EXTRACT TO READ »
— begin —

Momentum is building around digital technologies including artificial intelligence, machine learning, Big Data analytics infrastructure, and soon, for blockchain deployments. But digitally transforming supply chains can’t be accomplished simply by sticking to a list of “hot” technologies it requires matching technologies to strategy and a commitment to change.
Ever been in a diner where there are 200-plus items on the menu and about 50 of them seem pretty good? Sifting through digital supply chain technologies can pose a similar problem. There are many intriguing choices—and they seem never ending.
A couple of years ago, Internet of Things (IoT) was top of mind, feeding real-time data into digital control towers. Now artificial intelligence (AI), machine learning, and robotics powered by AI are all the rage. And blockchain is expected to soon revolutionize the way goods are tracked from field to table. And, there are longer-term game changers like driverless trucks and aerial drones—if and when they materialize.
With so many technologies—which ones should you bet on, which ones are worth monitoring, and which ones are over-hyped? According to analysts and consultants who assess these technologies, it’s less about latching onto a technology “hot list” and more about knowing your unique priorities.
The digital supply chain trend encompasses many technologies, from more established categories of software that “digitize” a process, to newer tech like AI that can more dramatically transform supply chains. “The broadest way to look at digital transformation as it applies to the supply chain is to consider end-to-end processes, looking at digital technologies that can help us do a better job all the way from the supplier’s suppliers to the end customer,” explains Steve Banker, vice president of supply chain services at analyst company ARC Advisory Group.
Amongst the overfull menu of digital technologies, there are some that are running really hot, such as AI and autonomous mobile robots (AMRs). Analysts say some of them hold the potential to build off of each other so that data from IoT- connected things, AI-driven apps, blockchain constructs, or analytics platforms add up in a synergistic way. Emerging is an era when supply chains can be more self-correcting, leveraging analytics Platform as a Service (PaaS) foundations.
Even though there are technologies to watch right now, Dwight Klappich, vice president of supply chain execution research at Gartner, advises companies to assess their pain points first, then map back to appropriate technology. “It’s good to educate yourself on the art of what’s possible, but you have to flip the discussion around and start with what your needs are, and from there explore the technologies that will help you address them,” Klappich says.
Because supply chains are under intense pressure to do more with less, and labor resources including warehouse associates and truck drivers are scarce, it’s no surprise that AI and robotics are piquing interest. AI can be used in many forms: AMRs and other types of robotics such as collaborative piece picking arms use AI for tasks like how to navigate to a pick location or how to pick up a carton or pill bottle.
“Mobile robots are just taking off,” Klappich says. “They are seen as a way to achieve some level of automation without spending tens of millions of dollars to put in wall-to-wall automation. With AMRs, you can get some of the efficiency benefits of a highly automated facility along with benefits like adaptability and flexibility, and at a lower upfront cost.”
Because operational labor is becoming a highly constrained asset, companies are showing strong interest in using predictive analytics in areas like labor forecasting, planning and scheduling, says Klappich. AI and predictive analytics have been applied to high-level disciplines like supply and demand planning, but Klappich says that though traditional labor reporting systems are mature, warehouse operators now have interest in using machine learning to improve their intra-day and medium- to long-range labor planning.

— end —

INFORMATION SUPPLIED »
— begin —

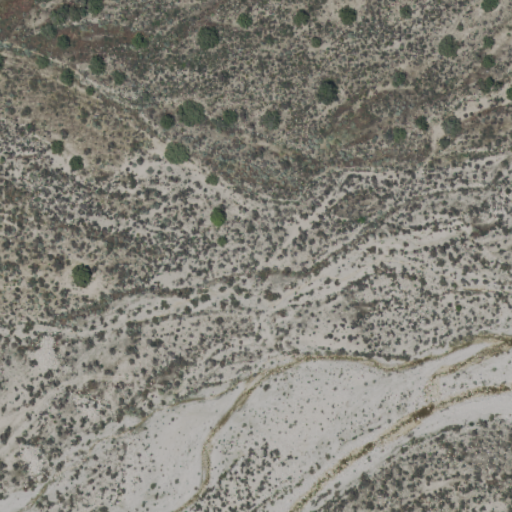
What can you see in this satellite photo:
river: (329, 418)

— end —

GOAL 1 »
Answer these questions from the article on digital supply chain technologies:
(a) How many items does the diner menu hold, and about how many of them seem pretty good?
(b) What position does Steve Banker hold, and at which company?
(c) For what tasks do AMRs and collaborative piece picking arms use AI?
GOAL 2 » Reproduce the passage of the article on digital supply chain technologies starting at "Ever been in" and ending at "when they materialize.", substituting "restaurant" for "diner".

TASK RESPONSE 1 »
(a) The menu holds 200-plus items, and about 50 of them seem pretty good.
(b) Steve Banker is vice president of supply chain services at the analyst company ARC Advisory Group.
(c) They use AI for tasks like how to navigate to a pick location or how to pick up a carton or pill bottle.

TASK RESPONSE 2 »
Ever been in a restaurant where there are 200-plus items on the menu and about 50 of them seem pretty good? Sifting through digital supply chain technologies can pose a similar problem. There are many intriguing choices—and they seem never ending.
A couple of years ago, Internet of Things (IoT) was top of mind, feeding real-time data into digital control towers. Now artificial intelligence (AI), machine learning, and robotics powered by AI are all the rage. And blockchain is expected to soon revolutionize the way goods are tracked from field to table. And, there are longer-term game changers like driverless trucks and aerial drones—if and when they materialize.